• Given task: Write out the stretch of the overclocking forum thread from "but then again, i" through "completely intel/chipset specific?".

• Extract to read:
-------------------------

I CAN SAY THESE ARE THE SAME CODES YOUD SEE IN THE SAME SCENARIO ON A PHENOM II :shadedshudamn caps


----------



## vladmire (May 8, 2012)

here i am, nosebleed 

i still prefer OC'ng lga775^^ much easier compared to SB. that's how i see it.


----------



## brandonwh64 (May 8, 2012)

vladmire said:


> here i am, nosebleed
> 
> i still prefer OC'ng lga775^^ much easier compared to SB. that's how i see it.



LOL WUT?^^^^

SB has been the EASIEST to OC is a long while. 4.3ghz with NO VOLTAGE increases! did LGA775 do that?


----------



## vladmire (May 9, 2012)

brandonwh64 said:


> LOL WUT?^^^^
> 
> SB has been the EASIEST to OC is a long while. 4.3ghz with NO VOLTAGE increases! did LGA775 do that?



if i remember it correctly, yeah. i oc'ed e2140 without touching the vcore. 




but then again, i may be wrong, it's been awhile i havent done any oc.


----------



## think_alien (May 17, 2012)

this is completely awesome  so do any of these codes apply to amd cpu's aswell or are they completely intel/chipset specific?


----------

-------------------------

• Supplied data:

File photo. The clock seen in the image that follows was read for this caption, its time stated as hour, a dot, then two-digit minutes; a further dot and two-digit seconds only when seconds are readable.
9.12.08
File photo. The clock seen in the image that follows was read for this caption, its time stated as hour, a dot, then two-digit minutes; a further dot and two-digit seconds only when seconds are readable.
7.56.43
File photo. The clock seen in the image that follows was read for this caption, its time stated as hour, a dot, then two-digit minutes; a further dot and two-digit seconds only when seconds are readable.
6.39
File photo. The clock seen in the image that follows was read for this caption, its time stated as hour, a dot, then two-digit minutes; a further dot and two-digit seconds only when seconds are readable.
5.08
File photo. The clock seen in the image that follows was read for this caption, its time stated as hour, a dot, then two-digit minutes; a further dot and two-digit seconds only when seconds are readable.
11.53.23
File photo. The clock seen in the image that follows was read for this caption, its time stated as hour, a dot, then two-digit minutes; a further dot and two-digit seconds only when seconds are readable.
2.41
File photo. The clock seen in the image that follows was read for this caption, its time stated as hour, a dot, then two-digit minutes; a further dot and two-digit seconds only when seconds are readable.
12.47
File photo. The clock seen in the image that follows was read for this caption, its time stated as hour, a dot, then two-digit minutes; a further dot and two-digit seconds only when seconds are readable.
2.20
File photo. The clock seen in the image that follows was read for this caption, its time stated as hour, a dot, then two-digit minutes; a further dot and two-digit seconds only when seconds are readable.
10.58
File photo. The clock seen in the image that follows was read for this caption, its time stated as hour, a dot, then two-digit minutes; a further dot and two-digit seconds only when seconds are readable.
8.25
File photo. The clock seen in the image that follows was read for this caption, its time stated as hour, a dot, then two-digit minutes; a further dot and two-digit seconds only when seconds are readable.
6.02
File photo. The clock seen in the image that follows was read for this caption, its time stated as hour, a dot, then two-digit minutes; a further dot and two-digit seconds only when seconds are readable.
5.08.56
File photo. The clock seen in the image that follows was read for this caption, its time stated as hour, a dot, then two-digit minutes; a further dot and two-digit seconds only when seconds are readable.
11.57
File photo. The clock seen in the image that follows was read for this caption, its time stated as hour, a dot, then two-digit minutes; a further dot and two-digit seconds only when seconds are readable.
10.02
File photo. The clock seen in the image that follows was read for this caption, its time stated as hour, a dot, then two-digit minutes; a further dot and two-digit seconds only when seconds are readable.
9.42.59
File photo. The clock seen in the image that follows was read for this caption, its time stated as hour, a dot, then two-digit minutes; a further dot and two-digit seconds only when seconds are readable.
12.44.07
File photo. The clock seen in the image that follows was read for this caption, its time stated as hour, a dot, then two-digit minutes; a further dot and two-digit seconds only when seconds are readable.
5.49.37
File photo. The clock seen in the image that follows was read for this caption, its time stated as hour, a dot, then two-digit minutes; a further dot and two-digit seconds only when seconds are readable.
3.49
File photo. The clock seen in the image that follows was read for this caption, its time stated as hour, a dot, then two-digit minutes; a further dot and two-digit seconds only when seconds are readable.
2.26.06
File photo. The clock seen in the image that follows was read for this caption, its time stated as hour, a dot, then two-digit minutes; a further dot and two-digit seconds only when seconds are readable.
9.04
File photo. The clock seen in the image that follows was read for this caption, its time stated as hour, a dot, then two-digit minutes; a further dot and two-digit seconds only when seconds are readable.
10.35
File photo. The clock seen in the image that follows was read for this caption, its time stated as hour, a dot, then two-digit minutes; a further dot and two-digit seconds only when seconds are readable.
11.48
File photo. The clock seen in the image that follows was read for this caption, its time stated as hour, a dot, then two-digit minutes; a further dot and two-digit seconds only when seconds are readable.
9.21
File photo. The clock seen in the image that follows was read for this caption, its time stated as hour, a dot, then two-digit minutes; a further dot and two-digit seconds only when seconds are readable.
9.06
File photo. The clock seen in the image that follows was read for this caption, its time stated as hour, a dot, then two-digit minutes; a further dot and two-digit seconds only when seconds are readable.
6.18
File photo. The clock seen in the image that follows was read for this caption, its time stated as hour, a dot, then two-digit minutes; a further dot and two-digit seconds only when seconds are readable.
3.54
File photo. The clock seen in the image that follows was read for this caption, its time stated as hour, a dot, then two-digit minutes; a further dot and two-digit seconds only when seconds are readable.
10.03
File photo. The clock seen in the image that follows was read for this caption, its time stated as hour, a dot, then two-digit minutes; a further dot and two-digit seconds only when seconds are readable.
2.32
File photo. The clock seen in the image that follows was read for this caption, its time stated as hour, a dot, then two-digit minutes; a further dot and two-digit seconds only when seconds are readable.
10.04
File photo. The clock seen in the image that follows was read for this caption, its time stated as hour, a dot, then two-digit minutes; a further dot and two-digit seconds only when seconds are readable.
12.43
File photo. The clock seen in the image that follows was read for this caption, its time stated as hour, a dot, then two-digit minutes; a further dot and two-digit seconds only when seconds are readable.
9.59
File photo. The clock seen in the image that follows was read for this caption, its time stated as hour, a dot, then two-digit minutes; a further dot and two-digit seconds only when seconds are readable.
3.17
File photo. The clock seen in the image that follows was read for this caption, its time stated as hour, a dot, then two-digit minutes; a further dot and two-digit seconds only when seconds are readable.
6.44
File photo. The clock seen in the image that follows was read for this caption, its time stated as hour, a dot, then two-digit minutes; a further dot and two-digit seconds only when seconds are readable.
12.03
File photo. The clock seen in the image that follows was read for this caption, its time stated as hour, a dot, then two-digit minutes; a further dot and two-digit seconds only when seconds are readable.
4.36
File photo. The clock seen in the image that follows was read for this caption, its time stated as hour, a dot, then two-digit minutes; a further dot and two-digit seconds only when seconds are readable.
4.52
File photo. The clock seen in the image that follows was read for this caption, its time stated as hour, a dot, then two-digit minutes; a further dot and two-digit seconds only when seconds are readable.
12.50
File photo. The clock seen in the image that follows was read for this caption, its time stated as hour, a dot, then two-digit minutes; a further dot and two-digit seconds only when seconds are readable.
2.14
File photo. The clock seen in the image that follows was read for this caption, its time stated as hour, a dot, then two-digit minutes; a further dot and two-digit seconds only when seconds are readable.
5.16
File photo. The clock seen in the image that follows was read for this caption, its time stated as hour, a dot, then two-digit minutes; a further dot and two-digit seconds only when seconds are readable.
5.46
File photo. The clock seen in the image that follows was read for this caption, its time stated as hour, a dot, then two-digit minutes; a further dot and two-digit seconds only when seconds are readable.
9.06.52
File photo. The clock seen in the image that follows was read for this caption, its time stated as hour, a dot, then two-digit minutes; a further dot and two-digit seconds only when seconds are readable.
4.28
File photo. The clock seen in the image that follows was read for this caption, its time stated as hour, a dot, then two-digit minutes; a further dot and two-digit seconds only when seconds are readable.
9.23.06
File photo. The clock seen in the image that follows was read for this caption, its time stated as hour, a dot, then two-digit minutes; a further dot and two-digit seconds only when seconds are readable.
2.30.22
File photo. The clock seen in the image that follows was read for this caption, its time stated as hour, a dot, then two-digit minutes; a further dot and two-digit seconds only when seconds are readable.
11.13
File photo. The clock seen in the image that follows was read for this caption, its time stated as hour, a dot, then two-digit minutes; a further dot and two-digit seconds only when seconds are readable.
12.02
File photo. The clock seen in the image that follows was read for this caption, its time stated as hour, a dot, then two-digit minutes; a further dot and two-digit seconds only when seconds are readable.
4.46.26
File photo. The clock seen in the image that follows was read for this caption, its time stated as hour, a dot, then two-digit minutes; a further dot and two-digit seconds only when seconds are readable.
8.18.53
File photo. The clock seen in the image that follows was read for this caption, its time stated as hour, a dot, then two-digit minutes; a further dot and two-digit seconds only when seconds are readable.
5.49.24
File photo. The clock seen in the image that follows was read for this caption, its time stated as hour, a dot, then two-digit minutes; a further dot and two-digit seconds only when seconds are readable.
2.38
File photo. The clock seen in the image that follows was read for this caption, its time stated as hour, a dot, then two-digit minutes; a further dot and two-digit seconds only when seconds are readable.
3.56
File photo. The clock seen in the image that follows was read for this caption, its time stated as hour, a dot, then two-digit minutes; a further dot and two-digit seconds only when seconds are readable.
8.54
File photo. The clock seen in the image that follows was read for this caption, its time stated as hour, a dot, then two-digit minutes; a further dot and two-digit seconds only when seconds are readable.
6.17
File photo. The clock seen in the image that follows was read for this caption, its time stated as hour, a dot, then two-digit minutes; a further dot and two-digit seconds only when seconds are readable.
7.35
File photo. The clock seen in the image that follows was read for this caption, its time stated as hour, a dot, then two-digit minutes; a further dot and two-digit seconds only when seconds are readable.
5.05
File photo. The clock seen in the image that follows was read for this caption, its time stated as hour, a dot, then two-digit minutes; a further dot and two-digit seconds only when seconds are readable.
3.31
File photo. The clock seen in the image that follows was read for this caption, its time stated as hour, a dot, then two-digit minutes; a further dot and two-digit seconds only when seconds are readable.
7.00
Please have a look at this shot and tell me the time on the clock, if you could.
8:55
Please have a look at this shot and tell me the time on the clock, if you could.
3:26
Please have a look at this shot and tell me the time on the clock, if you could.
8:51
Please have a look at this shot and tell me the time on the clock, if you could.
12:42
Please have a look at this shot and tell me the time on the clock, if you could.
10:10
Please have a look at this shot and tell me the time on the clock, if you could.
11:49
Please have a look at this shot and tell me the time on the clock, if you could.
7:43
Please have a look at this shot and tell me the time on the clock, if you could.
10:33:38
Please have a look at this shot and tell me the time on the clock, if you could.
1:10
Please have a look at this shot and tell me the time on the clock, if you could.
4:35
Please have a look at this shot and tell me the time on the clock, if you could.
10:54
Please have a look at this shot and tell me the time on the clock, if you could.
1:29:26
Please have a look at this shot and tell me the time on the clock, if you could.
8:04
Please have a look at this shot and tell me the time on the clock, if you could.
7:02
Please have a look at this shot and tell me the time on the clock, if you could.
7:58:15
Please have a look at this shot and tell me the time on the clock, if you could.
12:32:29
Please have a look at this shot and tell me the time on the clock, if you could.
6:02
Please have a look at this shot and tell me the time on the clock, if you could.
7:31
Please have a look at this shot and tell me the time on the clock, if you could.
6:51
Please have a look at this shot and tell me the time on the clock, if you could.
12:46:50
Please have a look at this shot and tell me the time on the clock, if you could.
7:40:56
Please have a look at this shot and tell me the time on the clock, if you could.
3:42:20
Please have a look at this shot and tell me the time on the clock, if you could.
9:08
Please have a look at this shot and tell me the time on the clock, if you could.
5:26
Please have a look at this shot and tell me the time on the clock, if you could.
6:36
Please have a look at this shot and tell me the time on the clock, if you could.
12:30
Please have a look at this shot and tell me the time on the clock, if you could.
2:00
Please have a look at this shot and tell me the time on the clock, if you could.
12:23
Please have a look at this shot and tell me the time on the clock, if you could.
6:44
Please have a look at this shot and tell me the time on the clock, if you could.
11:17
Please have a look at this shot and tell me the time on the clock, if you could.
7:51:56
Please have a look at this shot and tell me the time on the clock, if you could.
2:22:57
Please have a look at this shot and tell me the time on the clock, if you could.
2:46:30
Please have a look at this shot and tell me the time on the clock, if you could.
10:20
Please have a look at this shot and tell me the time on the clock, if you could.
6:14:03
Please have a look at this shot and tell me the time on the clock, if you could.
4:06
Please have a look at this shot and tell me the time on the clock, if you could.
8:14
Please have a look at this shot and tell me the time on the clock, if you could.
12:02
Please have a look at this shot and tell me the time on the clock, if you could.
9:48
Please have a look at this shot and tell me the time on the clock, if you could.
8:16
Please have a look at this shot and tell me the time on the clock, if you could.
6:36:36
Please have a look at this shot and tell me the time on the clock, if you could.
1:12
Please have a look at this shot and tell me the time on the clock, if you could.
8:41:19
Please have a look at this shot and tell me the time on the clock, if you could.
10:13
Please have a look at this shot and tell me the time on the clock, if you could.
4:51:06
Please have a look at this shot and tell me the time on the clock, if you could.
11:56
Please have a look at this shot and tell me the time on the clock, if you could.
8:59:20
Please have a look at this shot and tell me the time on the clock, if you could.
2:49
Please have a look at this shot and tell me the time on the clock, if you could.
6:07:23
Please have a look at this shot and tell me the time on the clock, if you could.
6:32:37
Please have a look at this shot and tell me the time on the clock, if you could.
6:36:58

-------------------------

• Exercise response:
but then again, i may be wrong, it's been awhile i havent done any oc.


----------



## think_alien (May 17, 2012)

this is completely awesome  so do any of these codes apply to amd cpu's aswell or are they completely intel/chipset specific?